## [REQUIREMENT]
Search the records that follow and extract every line containing the string "Forgot".

## [DATA LISTING]
----------

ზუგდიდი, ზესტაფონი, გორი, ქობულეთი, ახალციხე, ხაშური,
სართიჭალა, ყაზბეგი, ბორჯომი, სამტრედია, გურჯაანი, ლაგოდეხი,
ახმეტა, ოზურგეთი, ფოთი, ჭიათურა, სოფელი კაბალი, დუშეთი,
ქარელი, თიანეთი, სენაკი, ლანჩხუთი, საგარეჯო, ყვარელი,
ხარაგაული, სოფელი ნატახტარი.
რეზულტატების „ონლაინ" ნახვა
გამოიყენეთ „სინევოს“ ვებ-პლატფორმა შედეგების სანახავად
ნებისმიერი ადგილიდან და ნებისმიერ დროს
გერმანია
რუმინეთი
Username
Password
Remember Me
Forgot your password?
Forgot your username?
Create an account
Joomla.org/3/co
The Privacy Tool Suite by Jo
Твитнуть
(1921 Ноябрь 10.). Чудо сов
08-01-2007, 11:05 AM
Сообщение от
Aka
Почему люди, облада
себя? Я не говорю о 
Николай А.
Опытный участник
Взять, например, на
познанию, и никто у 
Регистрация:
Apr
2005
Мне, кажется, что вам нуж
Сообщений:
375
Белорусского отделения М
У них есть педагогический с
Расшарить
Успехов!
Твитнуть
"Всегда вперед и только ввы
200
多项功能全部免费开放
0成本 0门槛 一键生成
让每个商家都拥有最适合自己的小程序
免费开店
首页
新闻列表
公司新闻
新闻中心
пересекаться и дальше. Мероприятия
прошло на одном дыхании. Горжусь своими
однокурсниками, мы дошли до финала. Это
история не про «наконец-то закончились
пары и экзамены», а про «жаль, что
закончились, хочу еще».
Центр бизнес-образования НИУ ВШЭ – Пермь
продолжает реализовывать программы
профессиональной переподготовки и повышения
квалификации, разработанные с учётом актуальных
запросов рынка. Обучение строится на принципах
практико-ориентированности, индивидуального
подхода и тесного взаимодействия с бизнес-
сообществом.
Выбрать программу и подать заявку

----------

## [ANSWER SPACE]
Forgot your password?
Forgot your username?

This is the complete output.